* _YOUR TASK_:
Render as a JSON list of strings, one string per line with blank lines omitted, the lines of the data from the line containing "That one is more beautiful." through the line containing "特殊形容词副词的比较级最高级", both included.

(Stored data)
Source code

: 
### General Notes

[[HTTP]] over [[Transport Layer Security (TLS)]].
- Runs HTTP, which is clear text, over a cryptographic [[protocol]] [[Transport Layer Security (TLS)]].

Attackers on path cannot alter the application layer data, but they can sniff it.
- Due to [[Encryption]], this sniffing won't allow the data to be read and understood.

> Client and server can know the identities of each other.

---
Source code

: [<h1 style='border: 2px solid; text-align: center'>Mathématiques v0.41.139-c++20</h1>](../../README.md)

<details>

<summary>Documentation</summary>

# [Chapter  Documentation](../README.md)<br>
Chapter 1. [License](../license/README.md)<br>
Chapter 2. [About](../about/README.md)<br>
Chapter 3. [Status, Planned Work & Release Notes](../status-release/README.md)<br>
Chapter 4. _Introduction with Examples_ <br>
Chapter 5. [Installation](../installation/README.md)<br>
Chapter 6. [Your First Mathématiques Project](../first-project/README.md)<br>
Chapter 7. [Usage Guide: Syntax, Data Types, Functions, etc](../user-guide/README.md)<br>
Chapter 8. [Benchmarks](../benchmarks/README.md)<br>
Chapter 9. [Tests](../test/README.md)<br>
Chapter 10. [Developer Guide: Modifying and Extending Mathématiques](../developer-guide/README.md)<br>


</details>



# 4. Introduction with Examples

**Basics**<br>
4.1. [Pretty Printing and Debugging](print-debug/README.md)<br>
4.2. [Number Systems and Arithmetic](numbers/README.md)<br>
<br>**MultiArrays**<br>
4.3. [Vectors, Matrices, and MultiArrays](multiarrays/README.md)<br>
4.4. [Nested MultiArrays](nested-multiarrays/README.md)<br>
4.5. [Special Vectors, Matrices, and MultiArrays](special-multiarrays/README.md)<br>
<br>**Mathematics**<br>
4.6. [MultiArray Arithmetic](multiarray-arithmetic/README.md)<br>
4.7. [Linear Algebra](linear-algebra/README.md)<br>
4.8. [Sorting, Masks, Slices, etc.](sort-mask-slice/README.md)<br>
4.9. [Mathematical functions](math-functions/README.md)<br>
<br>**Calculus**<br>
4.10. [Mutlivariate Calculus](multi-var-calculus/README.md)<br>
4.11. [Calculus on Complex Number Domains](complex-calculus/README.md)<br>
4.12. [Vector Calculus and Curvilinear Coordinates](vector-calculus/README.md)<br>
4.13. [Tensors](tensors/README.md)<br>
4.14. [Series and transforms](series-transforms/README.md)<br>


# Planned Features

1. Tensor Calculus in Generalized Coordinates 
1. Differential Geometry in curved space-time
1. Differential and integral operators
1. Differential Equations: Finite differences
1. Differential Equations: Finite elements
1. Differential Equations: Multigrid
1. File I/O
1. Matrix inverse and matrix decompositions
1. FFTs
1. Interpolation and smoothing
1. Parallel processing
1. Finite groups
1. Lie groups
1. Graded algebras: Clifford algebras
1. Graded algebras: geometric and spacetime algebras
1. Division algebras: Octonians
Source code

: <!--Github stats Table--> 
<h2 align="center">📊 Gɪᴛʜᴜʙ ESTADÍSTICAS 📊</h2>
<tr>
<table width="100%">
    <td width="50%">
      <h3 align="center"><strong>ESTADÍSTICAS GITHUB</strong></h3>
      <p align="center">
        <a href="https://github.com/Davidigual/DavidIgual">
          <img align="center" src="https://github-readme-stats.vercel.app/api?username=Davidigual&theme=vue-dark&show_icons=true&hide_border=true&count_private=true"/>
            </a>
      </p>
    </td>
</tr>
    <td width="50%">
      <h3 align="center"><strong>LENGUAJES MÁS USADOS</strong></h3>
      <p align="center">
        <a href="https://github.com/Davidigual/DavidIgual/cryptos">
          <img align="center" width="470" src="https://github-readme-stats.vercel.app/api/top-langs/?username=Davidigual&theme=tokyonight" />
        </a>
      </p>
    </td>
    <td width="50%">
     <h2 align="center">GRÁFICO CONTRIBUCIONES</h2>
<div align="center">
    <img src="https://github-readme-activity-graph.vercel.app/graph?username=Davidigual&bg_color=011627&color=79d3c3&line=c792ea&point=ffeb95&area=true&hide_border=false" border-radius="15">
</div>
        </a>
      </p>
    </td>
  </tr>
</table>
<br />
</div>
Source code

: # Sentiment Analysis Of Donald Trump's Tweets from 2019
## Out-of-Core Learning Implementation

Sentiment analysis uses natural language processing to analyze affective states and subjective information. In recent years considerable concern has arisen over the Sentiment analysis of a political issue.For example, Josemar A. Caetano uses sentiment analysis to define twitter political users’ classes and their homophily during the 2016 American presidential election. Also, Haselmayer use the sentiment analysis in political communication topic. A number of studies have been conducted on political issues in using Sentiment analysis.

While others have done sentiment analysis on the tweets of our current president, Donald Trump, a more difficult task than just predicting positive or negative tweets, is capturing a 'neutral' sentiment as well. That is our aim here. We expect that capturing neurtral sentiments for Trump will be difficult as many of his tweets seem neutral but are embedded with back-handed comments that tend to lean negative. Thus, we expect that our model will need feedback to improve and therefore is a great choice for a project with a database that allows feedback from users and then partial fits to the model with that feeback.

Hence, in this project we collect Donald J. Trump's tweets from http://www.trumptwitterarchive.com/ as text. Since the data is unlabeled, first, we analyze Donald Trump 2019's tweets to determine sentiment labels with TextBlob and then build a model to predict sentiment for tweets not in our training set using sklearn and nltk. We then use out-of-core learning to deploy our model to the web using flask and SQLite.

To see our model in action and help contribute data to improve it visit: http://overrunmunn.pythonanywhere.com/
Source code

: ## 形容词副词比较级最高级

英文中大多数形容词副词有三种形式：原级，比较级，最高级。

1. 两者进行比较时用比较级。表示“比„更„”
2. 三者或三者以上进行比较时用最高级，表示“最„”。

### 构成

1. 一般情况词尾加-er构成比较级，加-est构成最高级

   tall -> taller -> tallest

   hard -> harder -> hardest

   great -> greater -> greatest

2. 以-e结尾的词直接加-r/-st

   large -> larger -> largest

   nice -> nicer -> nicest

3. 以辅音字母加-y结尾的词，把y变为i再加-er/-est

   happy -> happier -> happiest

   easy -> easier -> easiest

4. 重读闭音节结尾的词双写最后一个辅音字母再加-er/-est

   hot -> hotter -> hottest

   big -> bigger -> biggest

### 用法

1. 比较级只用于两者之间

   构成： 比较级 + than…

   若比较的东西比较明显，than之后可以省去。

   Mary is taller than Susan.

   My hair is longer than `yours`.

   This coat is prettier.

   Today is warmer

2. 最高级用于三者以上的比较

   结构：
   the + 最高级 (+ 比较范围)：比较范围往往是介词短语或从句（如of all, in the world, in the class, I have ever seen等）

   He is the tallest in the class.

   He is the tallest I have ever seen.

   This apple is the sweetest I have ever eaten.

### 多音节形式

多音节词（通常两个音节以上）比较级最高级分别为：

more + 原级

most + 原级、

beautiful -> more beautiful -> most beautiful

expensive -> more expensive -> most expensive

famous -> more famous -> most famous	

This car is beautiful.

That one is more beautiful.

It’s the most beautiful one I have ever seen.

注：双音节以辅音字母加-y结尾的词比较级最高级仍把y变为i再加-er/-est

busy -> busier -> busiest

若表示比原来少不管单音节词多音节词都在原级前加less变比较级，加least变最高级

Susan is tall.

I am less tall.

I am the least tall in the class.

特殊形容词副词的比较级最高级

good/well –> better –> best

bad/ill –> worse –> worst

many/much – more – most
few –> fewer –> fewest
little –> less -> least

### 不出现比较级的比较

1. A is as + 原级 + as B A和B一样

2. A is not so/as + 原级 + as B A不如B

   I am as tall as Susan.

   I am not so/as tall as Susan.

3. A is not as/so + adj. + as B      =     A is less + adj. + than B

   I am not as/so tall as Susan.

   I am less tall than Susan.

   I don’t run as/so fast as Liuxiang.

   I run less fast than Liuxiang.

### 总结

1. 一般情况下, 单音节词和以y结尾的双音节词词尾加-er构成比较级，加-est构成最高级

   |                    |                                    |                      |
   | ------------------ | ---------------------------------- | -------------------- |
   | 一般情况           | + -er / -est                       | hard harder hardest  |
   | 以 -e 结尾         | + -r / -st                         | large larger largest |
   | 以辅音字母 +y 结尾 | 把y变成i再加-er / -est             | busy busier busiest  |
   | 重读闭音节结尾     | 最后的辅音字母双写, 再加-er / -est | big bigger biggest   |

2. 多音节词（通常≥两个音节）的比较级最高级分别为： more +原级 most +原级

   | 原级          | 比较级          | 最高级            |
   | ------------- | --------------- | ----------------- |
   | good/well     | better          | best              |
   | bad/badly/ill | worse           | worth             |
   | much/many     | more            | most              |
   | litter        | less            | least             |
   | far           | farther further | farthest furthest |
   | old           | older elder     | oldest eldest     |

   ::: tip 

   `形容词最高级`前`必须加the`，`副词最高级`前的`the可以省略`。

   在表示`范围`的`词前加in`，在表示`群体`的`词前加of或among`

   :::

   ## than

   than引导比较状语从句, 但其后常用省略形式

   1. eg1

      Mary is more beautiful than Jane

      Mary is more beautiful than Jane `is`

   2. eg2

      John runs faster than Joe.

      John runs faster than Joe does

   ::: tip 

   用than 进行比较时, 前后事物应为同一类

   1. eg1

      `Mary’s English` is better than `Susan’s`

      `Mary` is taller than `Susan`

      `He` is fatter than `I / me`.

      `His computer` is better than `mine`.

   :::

* _YOUR SOLUTION_:
[
  "That one is more beautiful.",
  "It’s the most beautiful one I have ever seen.",
  "注：双音节以辅音字母加-y结尾的词比较级最高级仍把y变为i再加-er/-est",
  "busy -> busier -> busiest",
  "若表示比原来少不管单音节词多音节词都在原级前加less变比较级，加least变最高级",
  "Susan is tall.",
  "I am less tall.",
  "I am the least tall in the class.",
  "特殊形容词副词的比较级最高级"
]